A theatre that opens only at midnight. Actors who never age. A black slip of paper that decides whether you live the night or feed it. Sara Hinkley’s The Red Sacrament is historical vampire horror set in 1869 Paris, and it is one of the most assured horror debuts I have read in a long while. This is gothic horror with a political pulse, a queer vampire novel that takes the Anne Rice tradition and drags it into the streets of the coming Paris Commune. I came for the fangs and stayed for the argument about who feeds on whom.

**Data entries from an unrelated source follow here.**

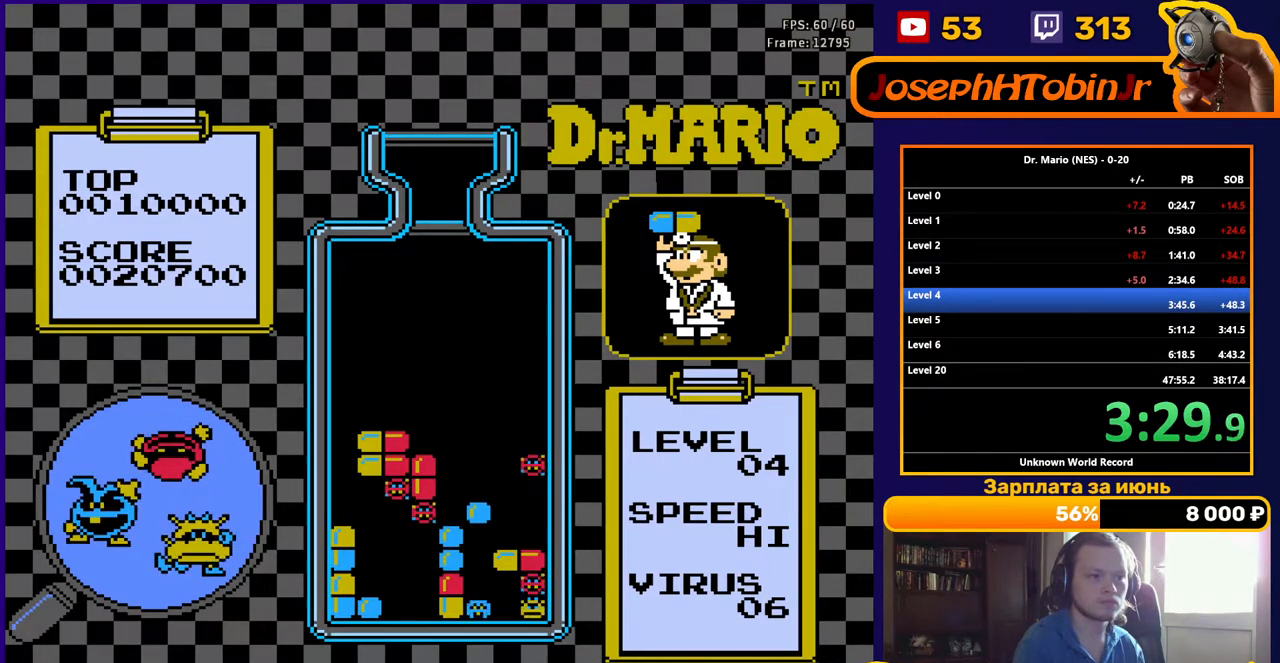
{"buttons": [], "events": [[83, "DPAD_DOWN", "down"], [217, "DPAD_DOWN", "up"], [283, "DPAD_DOWN", "down"], [433, "DPAD_DOWN", "up"]]}
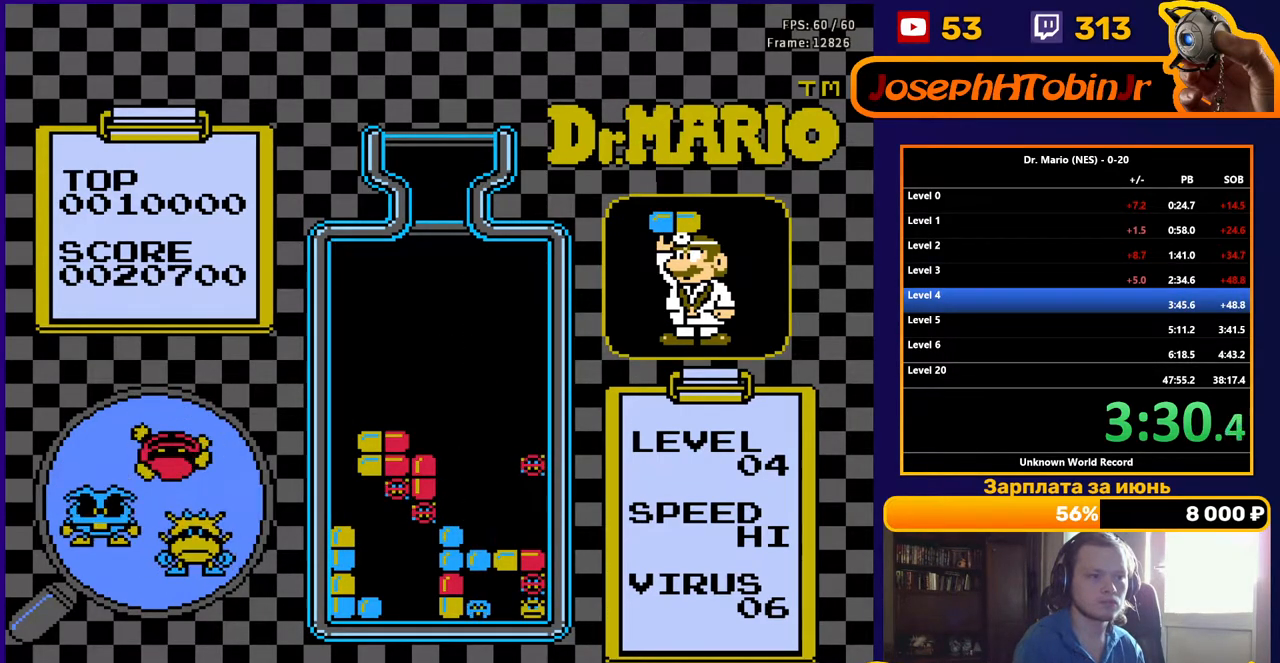
{"buttons": [], "events": []}
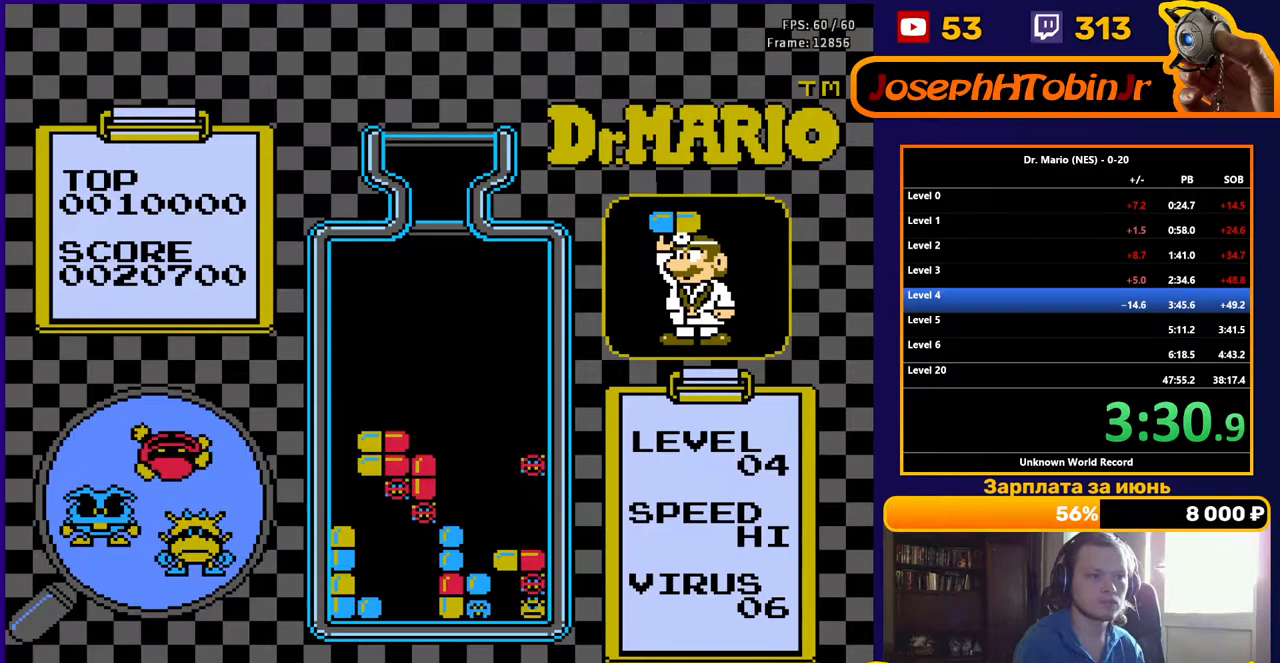
{"buttons": ["DPAD_RIGHT"], "events": [[483, "DPAD_RIGHT", "down"]]}
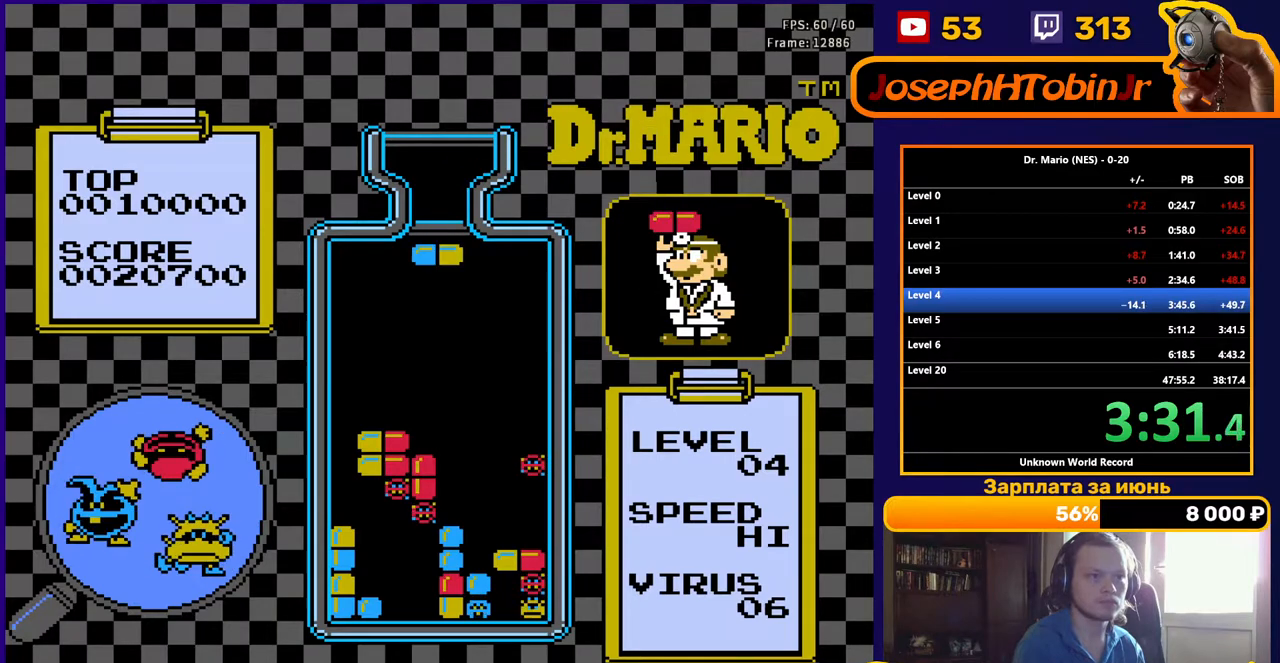
{"buttons": ["DPAD_DOWN"], "events": [[50, "DPAD_RIGHT", "up"], [117, "DPAD_RIGHT", "down"], [167, "DPAD_RIGHT", "up"], [267, "DPAD_DOWN", "down"]]}
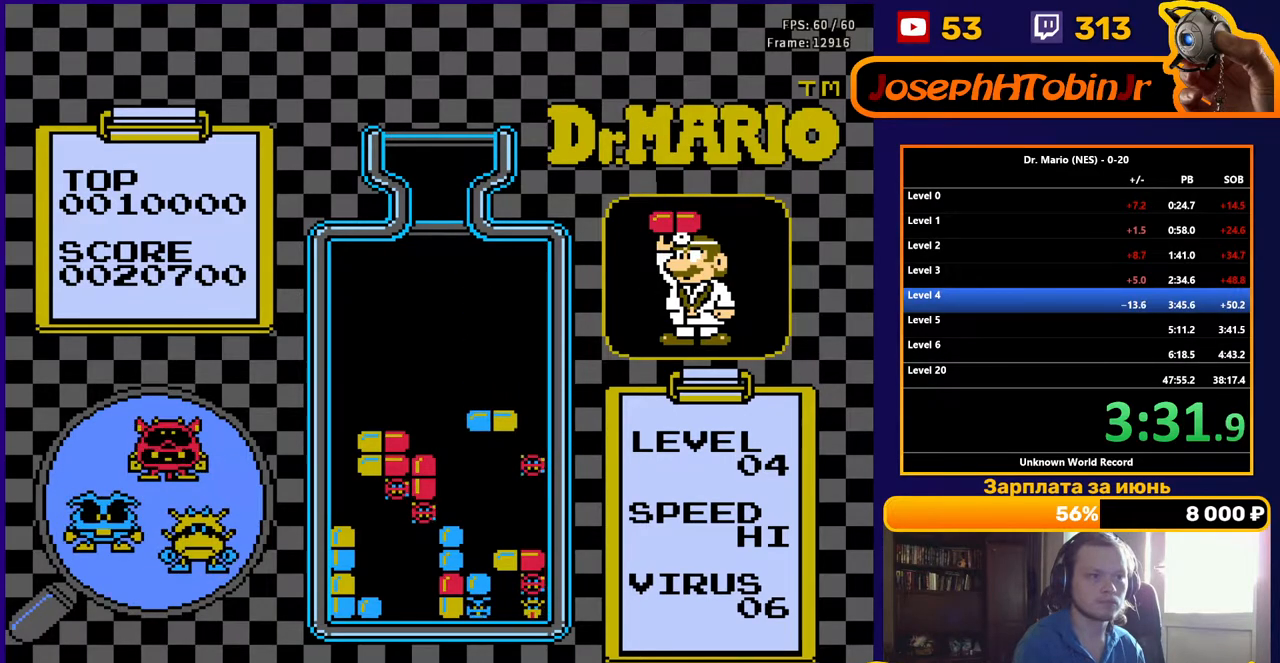
{"buttons": ["DPAD_RIGHT"], "events": [[333, "DPAD_DOWN", "up"], [433, "DPAD_RIGHT", "down"]]}
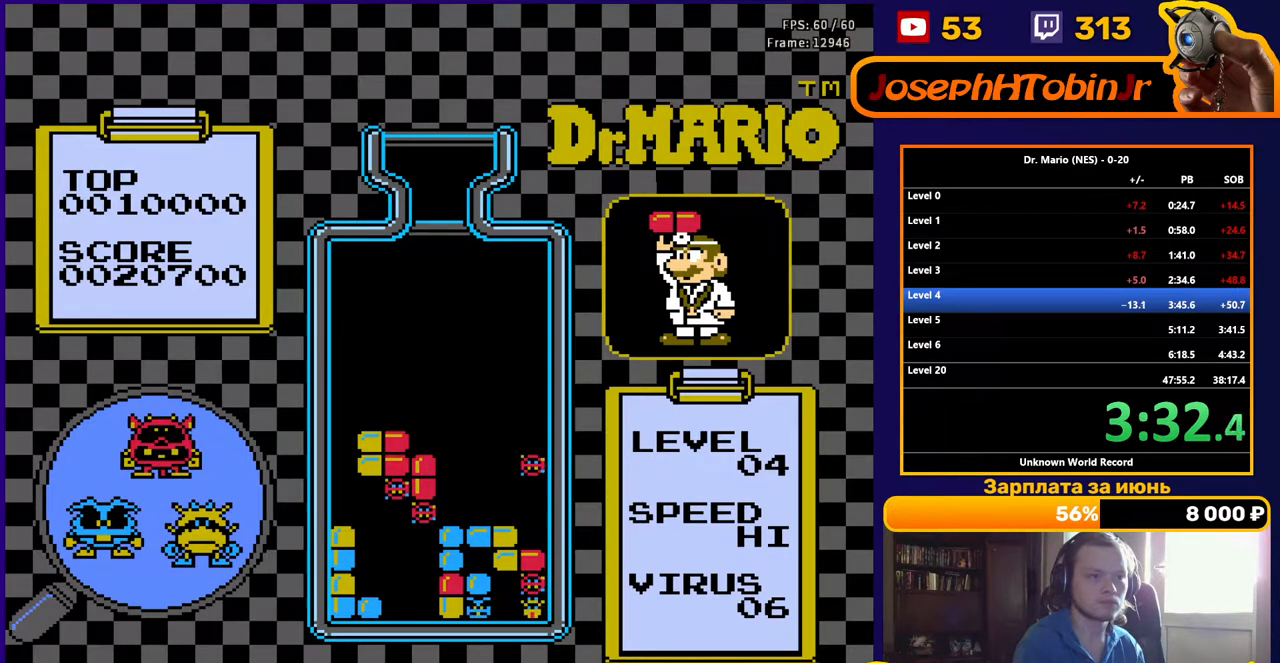
{"buttons": ["B", "DPAD_RIGHT"], "events": [[433, "B", "down"]]}
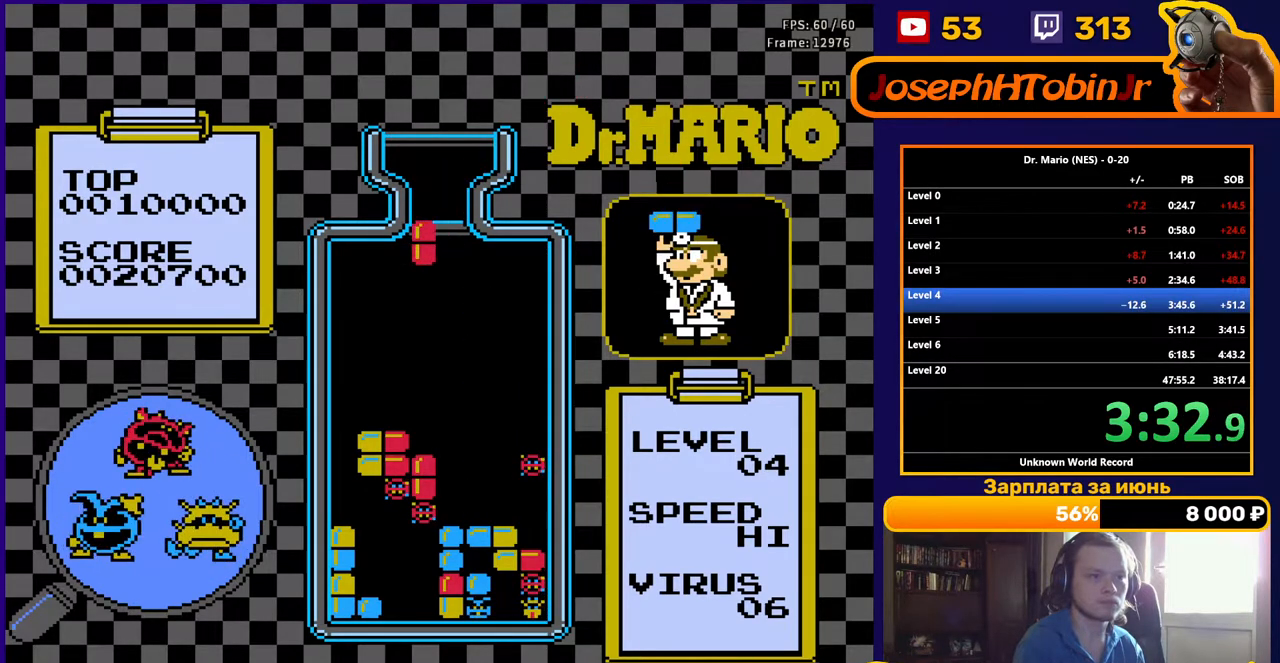
{"buttons": ["DPAD_DOWN"], "events": [[50, "B", "up"], [317, "DPAD_RIGHT", "up"], [433, "DPAD_DOWN", "down"]]}
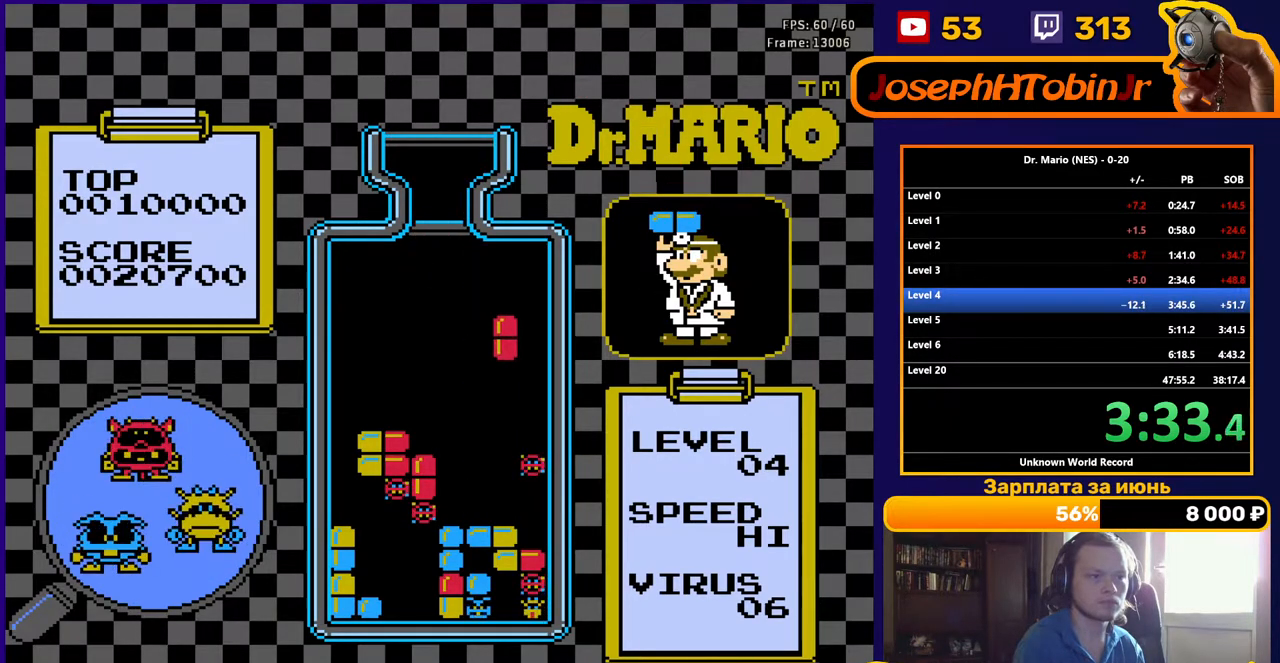
{"buttons": ["DPAD_RIGHT"], "events": [[67, "DPAD_DOWN", "up"], [233, "DPAD_DOWN", "down"], [317, "DPAD_DOWN", "up"], [500, "DPAD_RIGHT", "down"]]}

Slow horror at its most assured, where the opulence is the trap and the dread rises like water in a basement. Sara Hinkley welds decadent period writing to a genuinely angry argument about class and labour, and keeps both in balance for five hundred pages. A debut with the confidence of a fourth novel.
The Red Sacrament | Sara Hinkley | Titan Books |
Arnault counts the dead the way a good manager counts receipts. Just enough to keep the doors open. Never so many that the city notices. That single rule, the math of how many people a theatre full of vampires can quietly eat, is the engine of Sara Hinkley’s debut, and it is the thing that kept me turning pages well past the point where I should have put the book down and gone to sleep.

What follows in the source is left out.